Educators are strongly influenced by their peers when they want information about education technology, according to a study commissioned by Google.
“We continue to see that word of mouth rules in education,” Tia Lendo, who oversees marketing in North America for Google Education, told a meeting for developers Monday at ISTE 2015, the nation’s largest ed-tech conference.
And, when educators were asked how developers could improve apps to help in their work, 58 percent of teachers said they want “more apps that adjust to students’ needs,” she said.
Lendo cited two sources for the “peer preference” finding.

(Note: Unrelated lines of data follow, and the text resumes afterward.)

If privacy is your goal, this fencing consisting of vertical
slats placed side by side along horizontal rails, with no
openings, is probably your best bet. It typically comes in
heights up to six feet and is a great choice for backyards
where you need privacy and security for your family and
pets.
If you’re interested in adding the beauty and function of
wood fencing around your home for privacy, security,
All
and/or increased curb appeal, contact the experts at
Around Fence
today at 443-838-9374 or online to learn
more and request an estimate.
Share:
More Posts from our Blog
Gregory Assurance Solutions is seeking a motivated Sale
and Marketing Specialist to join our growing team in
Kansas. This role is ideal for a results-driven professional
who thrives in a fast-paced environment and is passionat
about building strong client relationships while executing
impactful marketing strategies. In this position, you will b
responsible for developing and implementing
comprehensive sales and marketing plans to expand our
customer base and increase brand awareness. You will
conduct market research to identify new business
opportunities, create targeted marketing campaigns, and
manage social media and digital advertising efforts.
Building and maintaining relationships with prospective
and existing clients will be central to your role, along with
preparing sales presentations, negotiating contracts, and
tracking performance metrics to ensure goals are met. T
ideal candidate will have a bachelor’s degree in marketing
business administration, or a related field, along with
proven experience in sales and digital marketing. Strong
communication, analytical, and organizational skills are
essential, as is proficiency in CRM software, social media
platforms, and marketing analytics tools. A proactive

One was an interest form filled out by educators at the Google Education website; 80 percent of respondents said they had visited the site because of a word-of-mouth referral, she said.

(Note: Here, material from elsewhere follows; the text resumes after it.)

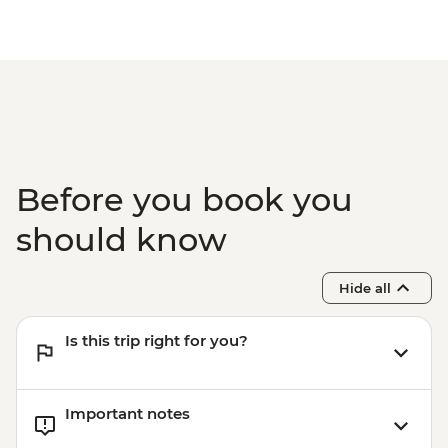
Before you book you
should know
Hide all
Is this trip right for you?
Important notes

Google Education also commissioned research from YouGov, an Internet-based market research firm based in the U.K. North American decision makers were asked for their sources of information for ed-tech decisions. The answers were:
- Peers at other schools—92 percent
- Online articles—85 percent
- Vendors—69 percent
A similar pattern emerged when the researchers asked where educators got information about digital content. Their answers:
- Peers in other school districts—86 percent
- Teachers who work in my school/district—81 percent
- Peers in my school or district—71 percent
Google’s findings echo those from a national procurement study conducted last year by researchers from Johns Hopkins University and commissioned by Digital Promise and the Education Industry Association. While district officials in that study reported that they value rigorous evidence in the decision-making process, they more often rely on the recommendations of their peers.